Christchurch gymnasts take the floor
Christchurch has consolidated its reputation as a gymnastics stronghold, boasting half the New Zealand team selected for the Glasgow Commonwealth Games next month.
Six Christchurch-based athletes – five from the Christchurch School of Gymnastics (CSG) and one from Olympia – were rubber-stamped for selection by the New Zealand Olympic Committee yesterday.
All five members in the women’s artistic team are out of the CSG, as are national coaches Jozsi Ferencz and Svetlana Sazonova, while CSG chief executive Avril Enslow is also Glasgow-bound – as a judge.
Leading the team is Courtney McGregor, 15, who is considered a medal prospect, particularly in the vault.
She was New Zealand’s first female gymnast to make a World Cup final (in Doha, Qatar, in March) and win a medal at the prestigious Pacific Rim championships, a couple of weeks later in Vancouver.
All-rounders Charlotte Sullivan, Mackenzie Slee, Brittany Robertson and Anna Tempero complete the team.
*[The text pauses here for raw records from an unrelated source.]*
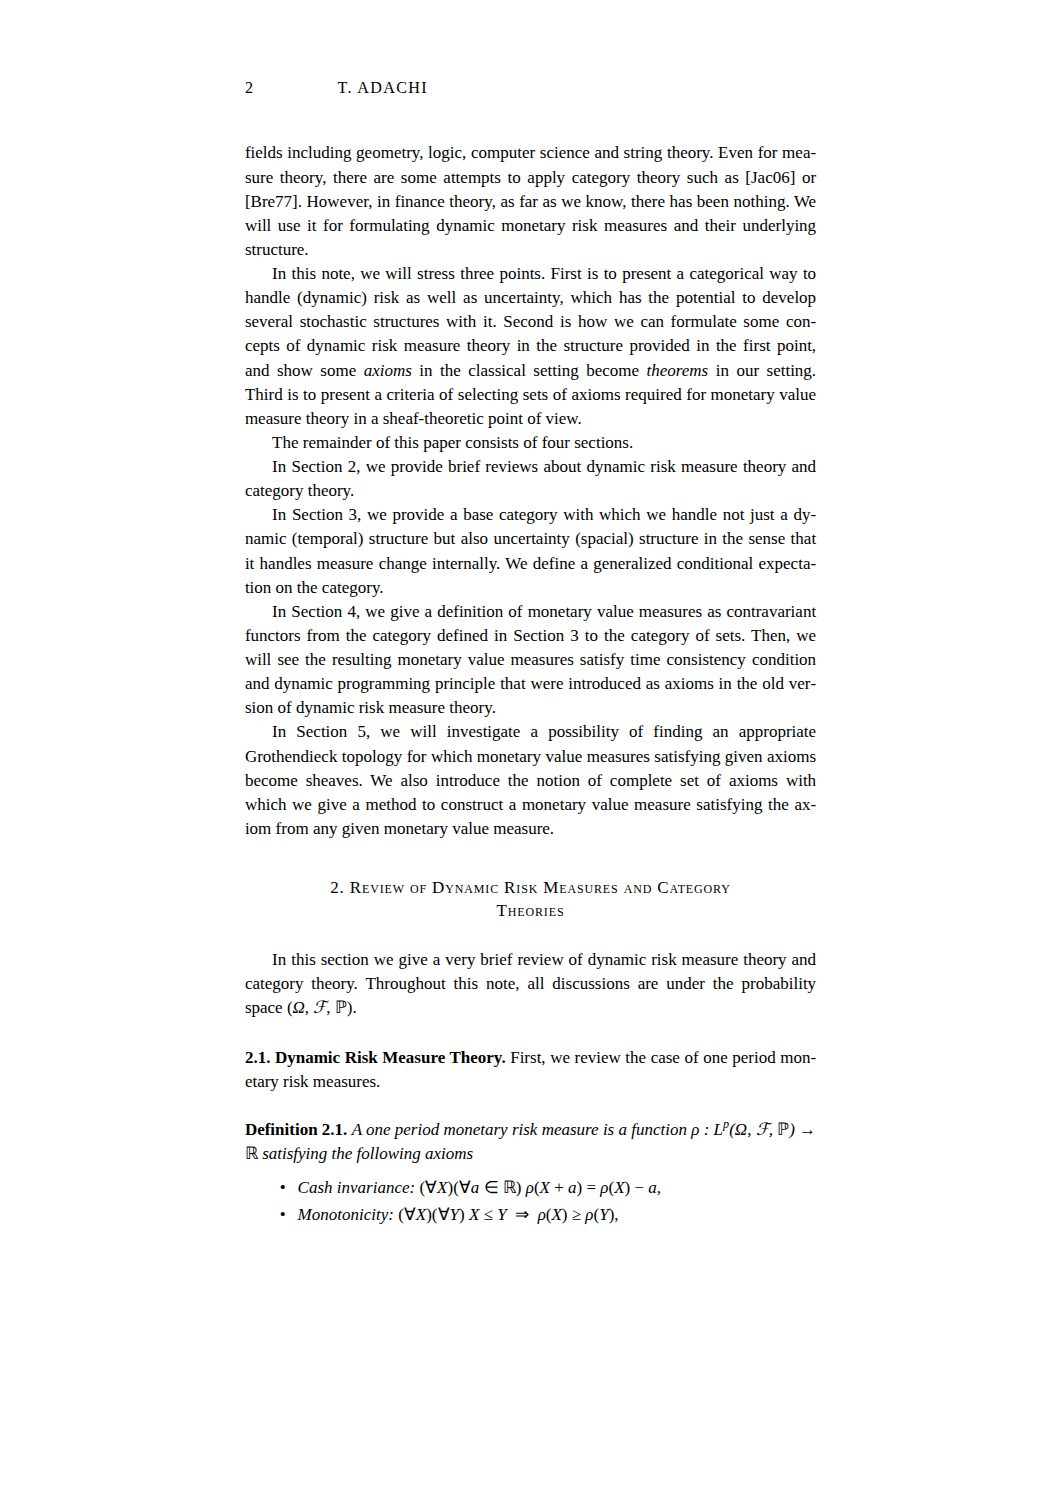2 T. ADACHI
fields including geometry, logic, computer science and string theory. Even for measure theory, there are some attempts to apply category theory such as [Jac06] or [Bre77]. However, in finance theory, as far as we know, there has been nothing. We will use it for formulating dynamic monetary risk measures and their underlying structure.
In this note, we will stress three points. First is to present a categorical way to handle (dynamic) risk as well as uncertainty, which has the potential to develop several stochastic structures with it. Second is how we can formulate some concepts of dynamic risk measure theory in the structure provided in the first point, and show some axioms in the classical setting become theorems in our setting. Third is to present a criteria of selecting sets of axioms required for monetary value measure theory in a sheaf-theoretic point of view.
The remainder of this paper consists of four sections.
In Section 2, we provide brief reviews about dynamic risk measure theory and category theory.
In Section 3, we provide a base category with which we handle not just a dynamic (temporal) structure but also uncertainty (spacial) structure in the sense that it handles measure change internally. We define a generalized conditional expectation on the category.
In Section 4, we give a definition of monetary value measures as contravariant functors from the category defined in Section 3 to the category of sets. Then, we will see the resulting monetary value measures satisfy time consistency condition and dynamic programming principle that were introduced as axioms in the old version of dynamic risk measure theory.
In Section 5, we will investigate a possibility of finding an appropriate Grothendieck topology for which monetary value measures satisfying given axioms become sheaves. We also introduce the notion of complete set of axioms with which we give a method to construct a monetary value measure satisfying the axiom from any given monetary value measure.
2. Review of Dynamic Risk Measures and Category
Theories
In this section we give a very brief review of dynamic risk measure theory and category theory. Throughout this note, all discussions are under the probability space (Ω, ℱ, ℙ).
2.1. Dynamic Risk Measure Theory. First, we review the case of one period monetary risk measures.
Definition 2.1. A one period monetary risk measure is a function ρ : Lp(Ω, ℱ, ℙ) → ℝ satisfying the following axioms
Cash invariance: (∀X)(∀a ∈ ℝ) ρ(X + a) = ρ(X) − a,
Monotonicity: (∀X)(∀Y) X ≤ Y ⇒ ρ(X) ≥ ρ(Y),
Slee (Hutt Valley), Robertson (Auckland) and Tempero (Blenheim) all moved to Christchurch within the last 18 months to train at the CSG.
Christchurch is also represented in rhythmic disciplines, with five-times New Zealand champion Amelia Coleman, 17, selected on the team.
Coleman has extensive international experience having competed at the 2013 Pesaro World Cup. She has lived and trained in Russia with the top coaches in the sport.
New Zealand will send full men’s and women’s artistic teams (five athletes each) and have a total of 12 gymnasts in Glasgow.
“The women’s team has focused on increasing the difficulty of the routines and are now exhibiting skills that have been rarely seen in Oceania,” GymSports NZ boss Sarah Ashmole said.
“Courtney, in particular, has two very difficult vaults which, until 2014, had only been done by New Zealand male gymnasts.
“The competition at Glasgow will be tough, but we are expecting finals performances from the women with the possibility of a medal in an individual apparatus event.”
Commonwealth Games veterans Matthew Palmer (2010) and Mikhail (Misha) Koudinov (2006 and 2010) lead a strong men’s artistic team, which will gather in London for a training camp prior to the Games opening on July 24 (NZ time).
New Zealand has won 10 medals in gymnastics disciplines at the Commonwealth Games, the most recent of which won by current men’s team coach, David Phillips, who secured bronze at Kuala Lumpur in 1998.